From the photos we took in the field, most samples are simple samples, which are either negative samples with no overlap with real cracks or positive samples with significant overlap with real cracks. Although the individual loss of simple samples is tiny, if all the losses are computed, the convergence and precision of the model will be affected. Hard samples refer to boxes in the transition zone between foreground and background that are less readily identified. As shown in Fig. 16, our model does not detect the minute cracks in the complicated background. During network training, the loss of hard samples is relatively high.
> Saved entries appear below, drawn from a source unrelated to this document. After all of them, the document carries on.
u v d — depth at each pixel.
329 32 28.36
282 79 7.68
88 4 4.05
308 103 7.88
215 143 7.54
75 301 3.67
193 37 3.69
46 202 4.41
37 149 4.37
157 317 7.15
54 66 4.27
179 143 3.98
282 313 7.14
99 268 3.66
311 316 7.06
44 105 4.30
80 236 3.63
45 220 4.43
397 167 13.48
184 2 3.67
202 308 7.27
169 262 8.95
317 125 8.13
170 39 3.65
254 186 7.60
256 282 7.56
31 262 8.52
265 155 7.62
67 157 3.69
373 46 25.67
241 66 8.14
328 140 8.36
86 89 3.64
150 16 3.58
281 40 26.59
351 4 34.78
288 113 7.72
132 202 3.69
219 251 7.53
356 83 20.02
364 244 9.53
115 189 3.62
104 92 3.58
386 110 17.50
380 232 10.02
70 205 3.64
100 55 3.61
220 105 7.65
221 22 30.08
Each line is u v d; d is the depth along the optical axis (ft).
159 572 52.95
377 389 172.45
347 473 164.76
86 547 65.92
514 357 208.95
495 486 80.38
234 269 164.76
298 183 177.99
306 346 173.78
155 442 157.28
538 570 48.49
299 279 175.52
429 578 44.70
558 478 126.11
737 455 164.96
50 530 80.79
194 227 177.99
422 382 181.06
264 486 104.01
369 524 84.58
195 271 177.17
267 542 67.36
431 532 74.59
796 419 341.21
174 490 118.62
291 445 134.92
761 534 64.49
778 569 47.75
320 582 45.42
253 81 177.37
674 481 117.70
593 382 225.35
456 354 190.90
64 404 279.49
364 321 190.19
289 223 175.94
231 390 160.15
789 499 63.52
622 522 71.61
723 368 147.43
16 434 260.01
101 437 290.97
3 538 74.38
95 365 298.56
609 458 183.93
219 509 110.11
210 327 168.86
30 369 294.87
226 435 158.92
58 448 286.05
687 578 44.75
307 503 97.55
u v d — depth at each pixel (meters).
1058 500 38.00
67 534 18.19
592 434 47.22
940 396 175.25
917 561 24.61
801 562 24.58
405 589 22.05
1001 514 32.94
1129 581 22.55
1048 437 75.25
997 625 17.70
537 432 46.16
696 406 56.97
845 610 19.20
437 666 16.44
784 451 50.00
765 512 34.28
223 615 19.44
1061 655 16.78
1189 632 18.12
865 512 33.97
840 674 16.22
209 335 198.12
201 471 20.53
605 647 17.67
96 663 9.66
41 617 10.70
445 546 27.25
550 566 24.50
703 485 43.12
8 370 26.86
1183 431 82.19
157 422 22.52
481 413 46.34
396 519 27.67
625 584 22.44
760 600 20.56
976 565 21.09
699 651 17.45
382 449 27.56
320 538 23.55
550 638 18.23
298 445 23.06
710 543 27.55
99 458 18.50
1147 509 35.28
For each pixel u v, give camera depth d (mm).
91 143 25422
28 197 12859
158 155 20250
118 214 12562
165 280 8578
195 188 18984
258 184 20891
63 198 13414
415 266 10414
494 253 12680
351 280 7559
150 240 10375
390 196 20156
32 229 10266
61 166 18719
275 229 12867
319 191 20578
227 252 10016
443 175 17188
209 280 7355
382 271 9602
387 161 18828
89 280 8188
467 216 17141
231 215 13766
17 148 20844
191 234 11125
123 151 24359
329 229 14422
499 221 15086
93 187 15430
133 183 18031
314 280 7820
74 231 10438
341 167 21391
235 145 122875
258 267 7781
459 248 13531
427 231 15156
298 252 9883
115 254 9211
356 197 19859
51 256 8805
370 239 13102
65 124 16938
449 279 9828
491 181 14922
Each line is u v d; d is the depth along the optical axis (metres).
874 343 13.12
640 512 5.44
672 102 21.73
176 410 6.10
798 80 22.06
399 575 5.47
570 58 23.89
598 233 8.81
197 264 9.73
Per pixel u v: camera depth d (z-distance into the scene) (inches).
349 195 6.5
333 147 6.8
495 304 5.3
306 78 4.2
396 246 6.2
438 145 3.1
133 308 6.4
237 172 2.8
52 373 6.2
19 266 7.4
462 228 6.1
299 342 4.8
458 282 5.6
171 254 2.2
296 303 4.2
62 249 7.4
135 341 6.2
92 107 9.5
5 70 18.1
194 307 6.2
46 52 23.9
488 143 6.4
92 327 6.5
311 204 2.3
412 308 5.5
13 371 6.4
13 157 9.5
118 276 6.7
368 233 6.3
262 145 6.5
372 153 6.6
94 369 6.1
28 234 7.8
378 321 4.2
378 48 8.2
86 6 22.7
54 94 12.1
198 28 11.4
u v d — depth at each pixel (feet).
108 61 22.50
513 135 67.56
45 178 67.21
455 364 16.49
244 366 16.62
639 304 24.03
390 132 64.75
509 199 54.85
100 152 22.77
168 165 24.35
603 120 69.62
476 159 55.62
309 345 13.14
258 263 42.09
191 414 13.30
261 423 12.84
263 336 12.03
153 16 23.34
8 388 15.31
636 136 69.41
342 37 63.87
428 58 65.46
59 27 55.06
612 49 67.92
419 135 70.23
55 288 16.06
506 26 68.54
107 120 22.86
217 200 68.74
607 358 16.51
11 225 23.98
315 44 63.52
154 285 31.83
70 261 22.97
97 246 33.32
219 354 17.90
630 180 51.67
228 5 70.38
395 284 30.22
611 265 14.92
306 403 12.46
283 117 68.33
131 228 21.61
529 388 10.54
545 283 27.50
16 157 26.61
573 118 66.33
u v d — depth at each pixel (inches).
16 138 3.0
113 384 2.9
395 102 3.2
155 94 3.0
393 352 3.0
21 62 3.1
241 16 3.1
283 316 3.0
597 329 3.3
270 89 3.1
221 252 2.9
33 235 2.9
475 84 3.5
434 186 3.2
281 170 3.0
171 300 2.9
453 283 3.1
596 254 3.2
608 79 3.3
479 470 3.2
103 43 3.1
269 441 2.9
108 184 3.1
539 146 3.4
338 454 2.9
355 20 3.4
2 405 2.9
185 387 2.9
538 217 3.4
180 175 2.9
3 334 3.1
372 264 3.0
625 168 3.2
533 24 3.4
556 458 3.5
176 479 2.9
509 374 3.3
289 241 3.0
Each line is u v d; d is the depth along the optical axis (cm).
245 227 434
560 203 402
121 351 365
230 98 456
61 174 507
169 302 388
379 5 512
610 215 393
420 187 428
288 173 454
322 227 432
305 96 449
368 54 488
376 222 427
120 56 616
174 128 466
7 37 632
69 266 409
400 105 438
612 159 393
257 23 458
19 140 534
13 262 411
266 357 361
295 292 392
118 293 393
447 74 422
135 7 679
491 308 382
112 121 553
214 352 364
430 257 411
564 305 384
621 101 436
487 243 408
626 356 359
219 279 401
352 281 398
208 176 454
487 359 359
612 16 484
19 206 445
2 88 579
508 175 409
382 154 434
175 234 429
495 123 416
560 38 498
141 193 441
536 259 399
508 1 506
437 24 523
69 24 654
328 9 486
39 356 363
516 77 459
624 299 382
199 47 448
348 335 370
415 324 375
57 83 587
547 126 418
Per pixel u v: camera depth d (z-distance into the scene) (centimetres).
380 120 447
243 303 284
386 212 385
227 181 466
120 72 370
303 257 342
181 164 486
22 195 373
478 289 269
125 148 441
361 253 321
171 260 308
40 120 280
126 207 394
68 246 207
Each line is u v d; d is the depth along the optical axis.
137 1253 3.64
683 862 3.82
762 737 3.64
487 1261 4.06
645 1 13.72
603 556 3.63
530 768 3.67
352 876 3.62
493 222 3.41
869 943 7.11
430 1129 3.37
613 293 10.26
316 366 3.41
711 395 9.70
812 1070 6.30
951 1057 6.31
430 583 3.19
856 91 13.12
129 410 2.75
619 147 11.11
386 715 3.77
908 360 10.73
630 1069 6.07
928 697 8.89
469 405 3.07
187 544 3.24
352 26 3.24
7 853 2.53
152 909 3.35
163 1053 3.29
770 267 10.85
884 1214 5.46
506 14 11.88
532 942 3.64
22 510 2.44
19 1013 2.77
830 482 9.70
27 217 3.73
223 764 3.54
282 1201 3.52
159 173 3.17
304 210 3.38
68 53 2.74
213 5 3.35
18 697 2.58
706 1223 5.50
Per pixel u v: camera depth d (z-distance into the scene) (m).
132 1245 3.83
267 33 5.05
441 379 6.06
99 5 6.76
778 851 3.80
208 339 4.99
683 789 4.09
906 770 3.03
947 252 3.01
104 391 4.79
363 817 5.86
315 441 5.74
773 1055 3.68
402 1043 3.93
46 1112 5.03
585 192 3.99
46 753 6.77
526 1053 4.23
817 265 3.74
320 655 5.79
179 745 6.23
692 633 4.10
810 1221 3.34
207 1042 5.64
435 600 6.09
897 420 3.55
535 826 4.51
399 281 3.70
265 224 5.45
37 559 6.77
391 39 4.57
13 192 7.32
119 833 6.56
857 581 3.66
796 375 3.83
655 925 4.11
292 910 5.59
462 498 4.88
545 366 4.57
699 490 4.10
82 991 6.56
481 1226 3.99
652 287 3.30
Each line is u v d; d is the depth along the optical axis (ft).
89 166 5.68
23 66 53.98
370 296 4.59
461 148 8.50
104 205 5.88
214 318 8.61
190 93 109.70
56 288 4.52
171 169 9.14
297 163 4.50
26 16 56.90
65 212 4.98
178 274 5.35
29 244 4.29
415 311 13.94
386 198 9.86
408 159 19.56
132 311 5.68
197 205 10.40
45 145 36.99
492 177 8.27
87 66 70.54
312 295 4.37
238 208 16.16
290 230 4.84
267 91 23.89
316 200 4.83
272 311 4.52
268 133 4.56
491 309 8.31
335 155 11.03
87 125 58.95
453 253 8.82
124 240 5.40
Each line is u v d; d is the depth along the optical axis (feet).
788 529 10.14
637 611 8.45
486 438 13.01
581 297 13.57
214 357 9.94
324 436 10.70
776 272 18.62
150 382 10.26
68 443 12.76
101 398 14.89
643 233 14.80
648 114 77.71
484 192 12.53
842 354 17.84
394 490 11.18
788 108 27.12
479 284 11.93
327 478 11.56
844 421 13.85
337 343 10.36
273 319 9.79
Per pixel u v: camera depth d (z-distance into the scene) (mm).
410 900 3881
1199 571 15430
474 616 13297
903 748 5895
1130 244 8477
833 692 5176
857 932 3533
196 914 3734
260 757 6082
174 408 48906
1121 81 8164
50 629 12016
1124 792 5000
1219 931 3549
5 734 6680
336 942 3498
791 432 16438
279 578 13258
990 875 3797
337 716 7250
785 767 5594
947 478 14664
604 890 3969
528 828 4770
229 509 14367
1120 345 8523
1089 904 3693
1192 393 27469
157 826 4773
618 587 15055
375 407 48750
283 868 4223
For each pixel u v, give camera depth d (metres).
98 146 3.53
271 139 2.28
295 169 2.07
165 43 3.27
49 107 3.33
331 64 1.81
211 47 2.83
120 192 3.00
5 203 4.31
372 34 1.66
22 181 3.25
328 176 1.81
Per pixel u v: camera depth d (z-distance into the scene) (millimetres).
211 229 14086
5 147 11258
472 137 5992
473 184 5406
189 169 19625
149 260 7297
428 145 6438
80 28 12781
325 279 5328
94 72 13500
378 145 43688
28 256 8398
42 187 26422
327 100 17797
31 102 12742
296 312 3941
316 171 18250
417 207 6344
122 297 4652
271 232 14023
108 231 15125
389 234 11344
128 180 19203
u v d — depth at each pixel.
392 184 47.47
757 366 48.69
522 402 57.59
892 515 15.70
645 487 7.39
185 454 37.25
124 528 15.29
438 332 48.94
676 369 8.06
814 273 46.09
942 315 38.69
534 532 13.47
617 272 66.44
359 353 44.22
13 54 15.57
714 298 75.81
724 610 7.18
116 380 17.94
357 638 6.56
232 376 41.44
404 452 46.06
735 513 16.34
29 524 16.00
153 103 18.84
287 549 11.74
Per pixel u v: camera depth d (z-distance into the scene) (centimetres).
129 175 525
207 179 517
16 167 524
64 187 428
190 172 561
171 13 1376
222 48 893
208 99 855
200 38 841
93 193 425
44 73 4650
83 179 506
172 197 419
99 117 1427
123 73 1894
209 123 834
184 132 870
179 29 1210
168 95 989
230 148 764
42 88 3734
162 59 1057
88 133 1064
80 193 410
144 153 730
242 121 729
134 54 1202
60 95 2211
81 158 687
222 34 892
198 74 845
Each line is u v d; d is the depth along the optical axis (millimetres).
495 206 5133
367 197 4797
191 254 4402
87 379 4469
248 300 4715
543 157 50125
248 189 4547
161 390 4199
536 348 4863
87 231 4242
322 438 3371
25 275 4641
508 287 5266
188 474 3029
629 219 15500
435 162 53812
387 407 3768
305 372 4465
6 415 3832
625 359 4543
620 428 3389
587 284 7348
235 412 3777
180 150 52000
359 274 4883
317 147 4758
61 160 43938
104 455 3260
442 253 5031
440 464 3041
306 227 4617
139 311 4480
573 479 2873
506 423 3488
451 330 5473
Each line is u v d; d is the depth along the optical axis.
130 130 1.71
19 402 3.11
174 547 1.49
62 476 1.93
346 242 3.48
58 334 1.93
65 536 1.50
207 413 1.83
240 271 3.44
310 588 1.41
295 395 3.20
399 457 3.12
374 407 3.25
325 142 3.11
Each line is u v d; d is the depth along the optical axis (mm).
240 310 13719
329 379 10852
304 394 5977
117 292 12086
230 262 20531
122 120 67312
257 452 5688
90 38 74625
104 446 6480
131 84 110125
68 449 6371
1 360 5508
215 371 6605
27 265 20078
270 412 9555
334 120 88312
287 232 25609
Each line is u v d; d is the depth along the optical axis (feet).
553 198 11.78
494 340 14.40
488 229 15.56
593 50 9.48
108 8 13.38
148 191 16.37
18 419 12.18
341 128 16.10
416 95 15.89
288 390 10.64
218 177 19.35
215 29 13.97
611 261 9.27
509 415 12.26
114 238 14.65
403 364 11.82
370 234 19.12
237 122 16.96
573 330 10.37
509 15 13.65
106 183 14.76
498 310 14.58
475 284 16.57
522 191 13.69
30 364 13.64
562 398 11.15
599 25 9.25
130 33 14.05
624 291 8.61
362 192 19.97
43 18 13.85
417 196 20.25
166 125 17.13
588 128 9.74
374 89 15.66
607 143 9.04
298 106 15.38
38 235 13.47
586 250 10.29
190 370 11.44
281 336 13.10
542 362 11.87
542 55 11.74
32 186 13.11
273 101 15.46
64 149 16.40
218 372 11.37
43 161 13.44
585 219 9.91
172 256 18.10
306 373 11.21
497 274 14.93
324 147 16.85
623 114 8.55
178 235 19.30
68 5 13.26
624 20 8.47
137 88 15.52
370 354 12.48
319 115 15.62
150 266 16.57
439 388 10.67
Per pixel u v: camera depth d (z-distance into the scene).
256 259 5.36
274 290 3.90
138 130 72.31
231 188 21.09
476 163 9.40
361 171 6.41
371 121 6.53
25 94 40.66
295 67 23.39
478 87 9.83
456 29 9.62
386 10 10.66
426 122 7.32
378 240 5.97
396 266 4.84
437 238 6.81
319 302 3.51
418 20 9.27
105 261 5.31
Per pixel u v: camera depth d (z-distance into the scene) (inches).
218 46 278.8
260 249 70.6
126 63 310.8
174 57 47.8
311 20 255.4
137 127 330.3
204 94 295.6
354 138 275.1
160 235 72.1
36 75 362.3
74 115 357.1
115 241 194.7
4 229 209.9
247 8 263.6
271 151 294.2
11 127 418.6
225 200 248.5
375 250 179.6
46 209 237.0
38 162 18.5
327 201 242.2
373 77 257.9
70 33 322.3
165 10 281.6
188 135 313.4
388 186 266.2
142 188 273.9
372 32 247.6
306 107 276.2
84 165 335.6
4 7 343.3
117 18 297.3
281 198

We want the model to learn from the optimized samples, as this portion of the training can enhance the accuracy of fracture detection. In the future, we will attempt to introduce Focal Loss [42] with dynamically updated weights to address the issue of sample imbalance.

Fig. 16
figure 16

Result of complex sample image testing

Conclusion

Bridge surface crack detection is integral to bridge health monitoring and is greatly important in automating civil engineering and infrastructure projects. Manual visual inspection of bridges could be labor-intensive, and working in particular geographical areas and under severe weather is dangerous. With regards to this, this paper introduced an object detection method to detect cracks on the surface of bridges. The first attempt was to use the YOLO v4 algorithm as the root. Some lightweight networks were used instead of the original backbone feature extraction network, and DenseNet, MobileNet, and GhostNet were selected for the lightweight networks. After training the method of replacing network structure, the experimental results showed that the YOLO v4 bridge crack detection algorithm based on the lightweight network took up memory was about five times smaller than the original model. But the accuracy of bridge surface crack detection would be slightly reduced. An improved YOLO v4 crack detection algorithm was designed for detection accuracy and speed. Before model training, the anchor was optimized, an attention mechanism with good results after multiple experiments was included, and the network's general structure was modified based on the crack characteristics. After the model training was completed, non-maximum suppression was used in the prediction. In response to the problem of positive and negative samples, we proposed a vision of what needs to be accomplished in future work. Experimental results showed that the proposed method's precision, recall, and F1 values were 93.96%, 90.12%, and 92%, respectively, higher than other advanced methods. And the model occupied only 23.4 MB of memory space and could reach 140.2 FPS, making it possible to deploy it on some mobile hardware platforms with limited computational power to meet the requirements of practical scenario applications.